Supplied passage —
<<<<

How to deal with an arrogant person
There’s no denying it, arrogance within someone can be infuriating.
So it’s tempting to wonder how to beat an arrogant person or perhaps just how to humble an arrogant person.
Yet the nature of arrogance means that other less confrontational tactics might be your best bet.
In this way, protecting yourself and finding ways to handle, rather than dominate, arrogant people will make life easier for you in the long run.
STEP 1: Focus on your own self-worth
Successfully dealing with anyone difficult in our lives always starts with ourselves.
Your own self-confidence and self-belief will be the firm foundations that make you unshakeable — even in the face of arrogance.
When you feel good about yourself, other people’s petty words or attempts to belittle you tend not to have as much of an impact.
Sure, arrogance may still be incredibly irritating, but you won’t absorb it or let it get totally under your skin.
Arrogance in others is more destructive to you when you believe their digs.
It’s a truth of life that the more we learn to love ourselves, the easier it becomes to forgive others their faults.

>>>>

Check your understanding —
- 1) Copy the passage on dealing with an arrogant person, starting with "Your own self-confidence" and going on through "under your skin.".
- 2) Answer these questions about the passage on dealing with an arrogant person.
(a) What is the heading given for Step 1?
(b) According to the passage, what does successfully dealing with anyone difficult always start with?
(c) When is arrogance in others more destructive to you?

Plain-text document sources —
<<<<

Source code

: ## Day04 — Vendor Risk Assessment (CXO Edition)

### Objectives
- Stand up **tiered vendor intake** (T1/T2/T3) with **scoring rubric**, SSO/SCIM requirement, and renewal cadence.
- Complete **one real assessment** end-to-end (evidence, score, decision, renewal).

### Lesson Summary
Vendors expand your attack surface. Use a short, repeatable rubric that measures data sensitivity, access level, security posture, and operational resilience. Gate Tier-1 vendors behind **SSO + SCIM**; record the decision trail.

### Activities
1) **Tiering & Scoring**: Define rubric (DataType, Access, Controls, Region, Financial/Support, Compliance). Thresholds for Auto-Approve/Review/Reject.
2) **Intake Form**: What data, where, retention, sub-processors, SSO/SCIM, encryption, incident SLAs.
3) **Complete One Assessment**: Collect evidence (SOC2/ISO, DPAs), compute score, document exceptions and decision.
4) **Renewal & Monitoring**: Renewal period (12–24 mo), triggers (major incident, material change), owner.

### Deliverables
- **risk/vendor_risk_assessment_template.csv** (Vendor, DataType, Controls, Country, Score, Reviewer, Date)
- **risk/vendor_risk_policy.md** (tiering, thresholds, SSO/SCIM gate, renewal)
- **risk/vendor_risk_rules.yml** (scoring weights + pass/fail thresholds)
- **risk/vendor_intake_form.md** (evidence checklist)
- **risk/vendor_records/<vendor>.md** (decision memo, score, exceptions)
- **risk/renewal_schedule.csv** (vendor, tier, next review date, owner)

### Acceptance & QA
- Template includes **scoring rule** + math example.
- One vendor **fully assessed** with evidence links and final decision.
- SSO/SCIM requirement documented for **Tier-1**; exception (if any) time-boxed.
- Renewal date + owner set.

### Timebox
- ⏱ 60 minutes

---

>>>>

Solutions per task —
- 1)
Your own self-confidence and self-belief will be the firm foundations that make you unshakeable — even in the face of arrogance.
When you feel good about yourself, other people’s petty words or attempts to belittle you tend not to have as much of an impact.
Sure, arrogance may still be incredibly irritating, but you won’t absorb it or let it get totally under your skin.

- 2)
(a) Focus on your own self-worth
(b) It always starts with ourselves.
(c) It is more destructive when you believe their digs.